(Dataset Opens)
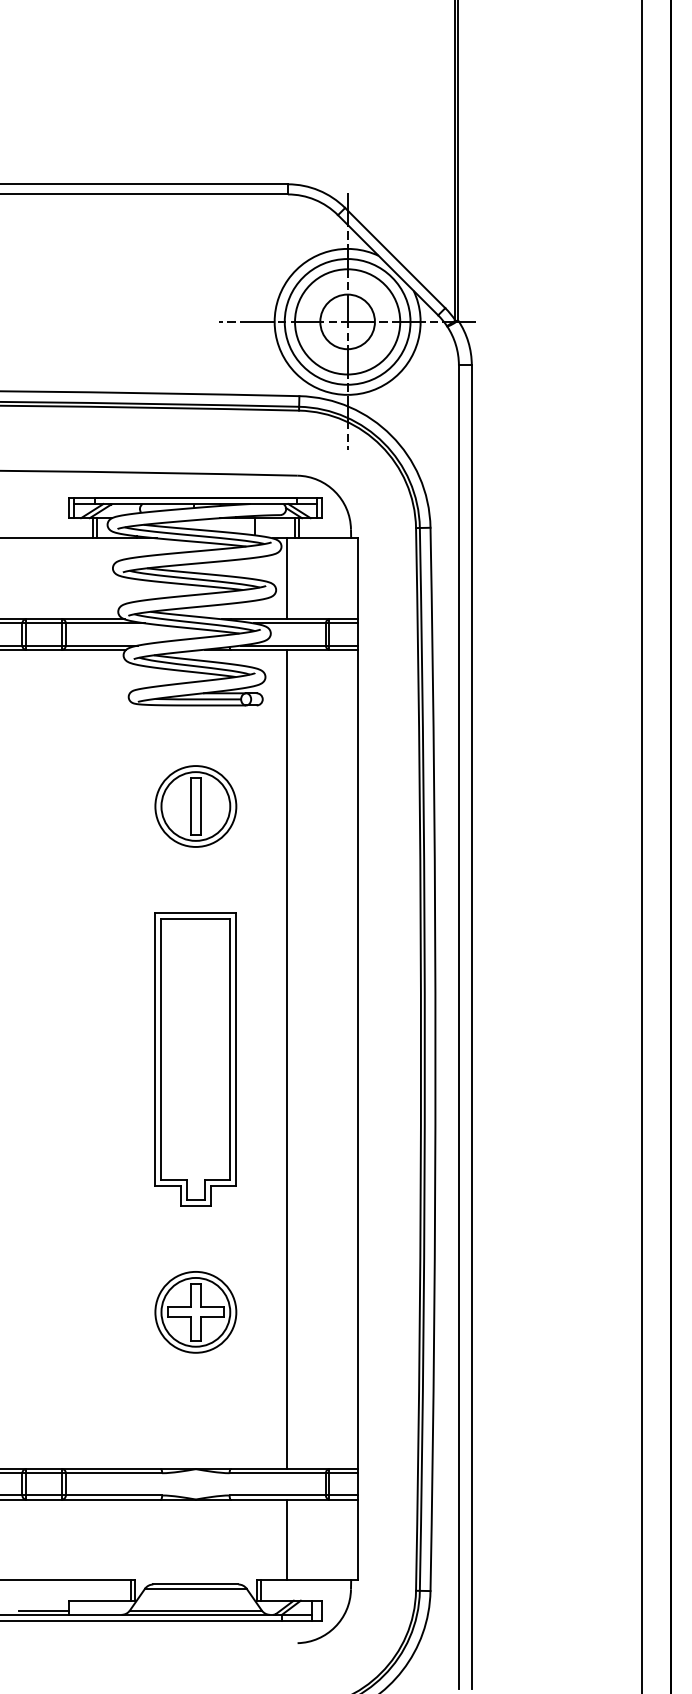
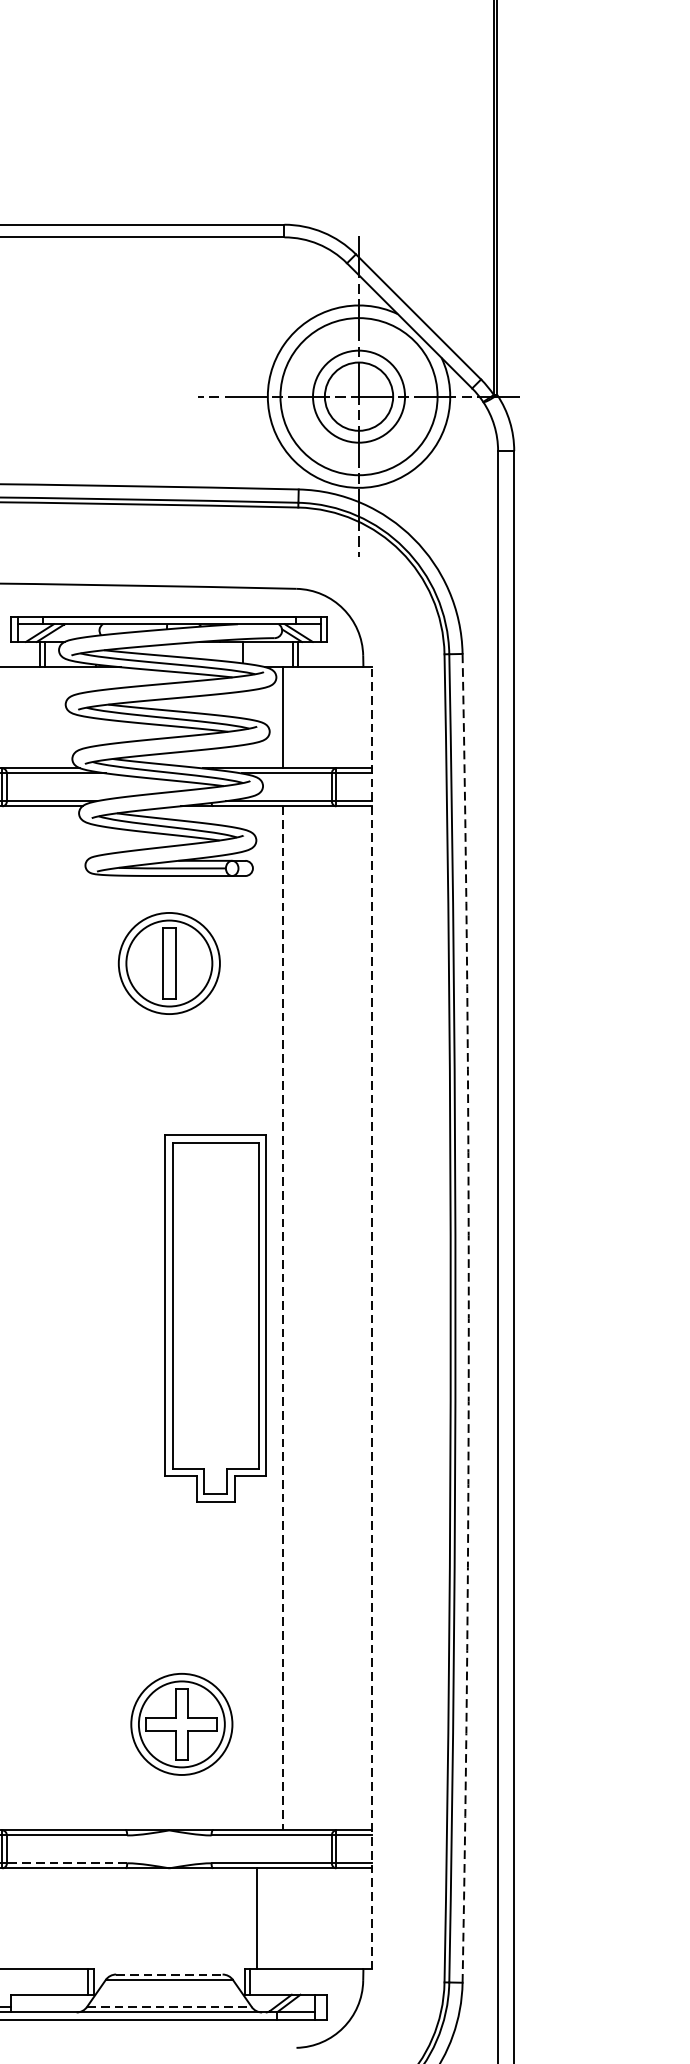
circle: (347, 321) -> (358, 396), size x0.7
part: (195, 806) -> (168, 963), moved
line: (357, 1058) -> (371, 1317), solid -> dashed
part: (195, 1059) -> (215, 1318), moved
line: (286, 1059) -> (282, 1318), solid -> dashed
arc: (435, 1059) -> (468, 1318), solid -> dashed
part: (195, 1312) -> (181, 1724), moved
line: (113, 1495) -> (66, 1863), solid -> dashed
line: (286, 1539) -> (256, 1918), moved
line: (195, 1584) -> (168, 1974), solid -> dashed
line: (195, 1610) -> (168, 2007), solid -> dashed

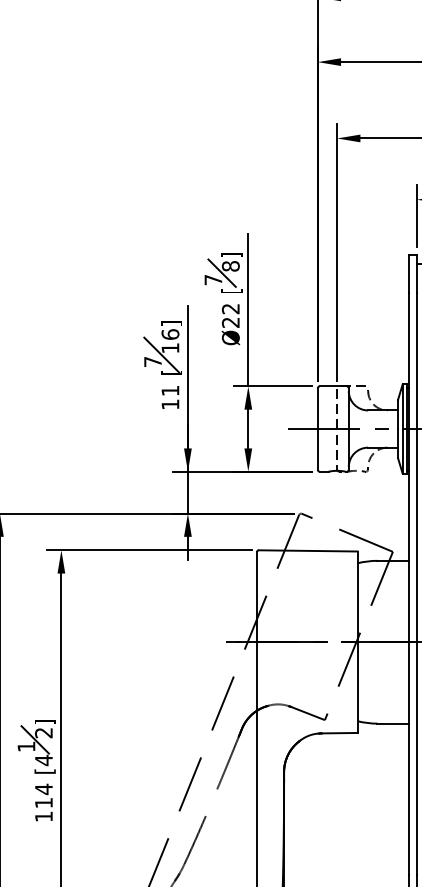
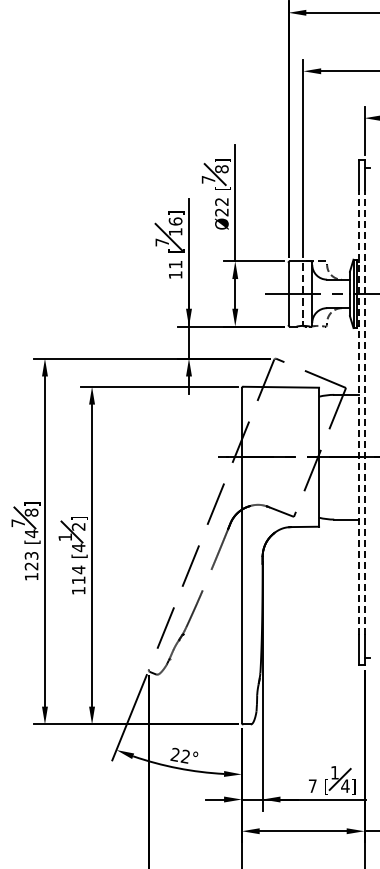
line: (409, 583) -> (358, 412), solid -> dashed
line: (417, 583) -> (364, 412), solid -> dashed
(Dataset Closes)
(Dataset Opens)
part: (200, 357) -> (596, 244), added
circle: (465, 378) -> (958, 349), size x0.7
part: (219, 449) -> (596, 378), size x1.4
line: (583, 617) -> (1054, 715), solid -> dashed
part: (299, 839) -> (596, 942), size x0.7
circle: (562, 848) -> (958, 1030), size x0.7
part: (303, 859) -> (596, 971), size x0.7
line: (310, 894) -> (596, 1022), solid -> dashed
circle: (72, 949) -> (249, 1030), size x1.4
(Dataset Closes)
**Directive**. Nothing except the lines from the one containing "arc: (435, 1059)" through the one containing "line: (417, 583)" should appear in the answer, exactly as above and without pictures.

**Exercise output**.
arc: (435, 1059) -> (468, 1318), solid -> dashed
part: (195, 1312) -> (181, 1724), moved
line: (113, 1495) -> (66, 1863), solid -> dashed
line: (286, 1539) -> (256, 1918), moved
line: (195, 1584) -> (168, 1974), solid -> dashed
line: (195, 1610) -> (168, 2007), solid -> dashed

line: (409, 583) -> (358, 412), solid -> dashed
line: (417, 583) -> (364, 412), solid -> dashed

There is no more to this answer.